→ Exercise instructions
Say how many of the lines below include the word "BENCH", and write nothing else.

--- Data for review Enclosed Below ---

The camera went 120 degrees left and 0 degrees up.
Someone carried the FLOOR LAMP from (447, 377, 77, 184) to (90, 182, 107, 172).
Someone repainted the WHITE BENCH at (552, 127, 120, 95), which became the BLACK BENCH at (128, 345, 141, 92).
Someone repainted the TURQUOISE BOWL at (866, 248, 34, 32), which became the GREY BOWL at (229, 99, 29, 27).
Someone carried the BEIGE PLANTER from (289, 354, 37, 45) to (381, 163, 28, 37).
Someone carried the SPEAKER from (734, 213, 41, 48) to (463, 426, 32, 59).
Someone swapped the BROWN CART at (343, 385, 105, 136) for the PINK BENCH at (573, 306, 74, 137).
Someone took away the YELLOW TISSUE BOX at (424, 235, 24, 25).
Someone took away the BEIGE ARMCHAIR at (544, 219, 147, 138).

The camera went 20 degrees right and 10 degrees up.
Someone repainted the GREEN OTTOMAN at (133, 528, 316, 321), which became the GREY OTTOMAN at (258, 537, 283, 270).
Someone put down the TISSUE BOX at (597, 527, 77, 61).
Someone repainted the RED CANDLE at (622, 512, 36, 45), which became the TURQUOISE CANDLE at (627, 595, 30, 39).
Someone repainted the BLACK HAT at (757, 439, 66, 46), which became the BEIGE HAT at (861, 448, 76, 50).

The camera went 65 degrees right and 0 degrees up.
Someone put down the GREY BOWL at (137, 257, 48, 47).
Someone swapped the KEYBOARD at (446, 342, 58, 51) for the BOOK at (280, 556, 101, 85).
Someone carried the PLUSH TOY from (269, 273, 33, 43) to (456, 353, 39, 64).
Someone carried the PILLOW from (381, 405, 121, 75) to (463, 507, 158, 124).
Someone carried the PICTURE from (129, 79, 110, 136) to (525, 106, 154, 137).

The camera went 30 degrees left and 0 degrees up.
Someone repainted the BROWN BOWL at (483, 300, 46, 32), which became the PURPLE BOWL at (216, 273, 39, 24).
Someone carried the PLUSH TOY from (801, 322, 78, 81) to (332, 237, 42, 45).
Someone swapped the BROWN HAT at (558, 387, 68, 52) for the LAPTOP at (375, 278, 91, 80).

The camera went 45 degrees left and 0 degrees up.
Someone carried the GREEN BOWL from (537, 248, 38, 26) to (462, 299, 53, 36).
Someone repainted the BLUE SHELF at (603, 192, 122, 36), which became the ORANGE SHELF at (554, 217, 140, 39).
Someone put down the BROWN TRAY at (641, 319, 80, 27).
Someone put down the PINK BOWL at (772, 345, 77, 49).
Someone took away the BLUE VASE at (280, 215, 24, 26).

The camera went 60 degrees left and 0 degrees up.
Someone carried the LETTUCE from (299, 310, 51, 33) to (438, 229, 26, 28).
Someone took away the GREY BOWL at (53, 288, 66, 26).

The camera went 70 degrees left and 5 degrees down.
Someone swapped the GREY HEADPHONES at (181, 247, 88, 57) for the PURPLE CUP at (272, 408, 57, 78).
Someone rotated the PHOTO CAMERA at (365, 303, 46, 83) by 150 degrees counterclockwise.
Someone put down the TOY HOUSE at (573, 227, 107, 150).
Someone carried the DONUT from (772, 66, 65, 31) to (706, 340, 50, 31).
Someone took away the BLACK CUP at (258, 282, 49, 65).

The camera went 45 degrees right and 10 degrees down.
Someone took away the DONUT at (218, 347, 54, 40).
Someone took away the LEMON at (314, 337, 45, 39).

--- End of Enclosed Data for review ---

→ Finished exercise
2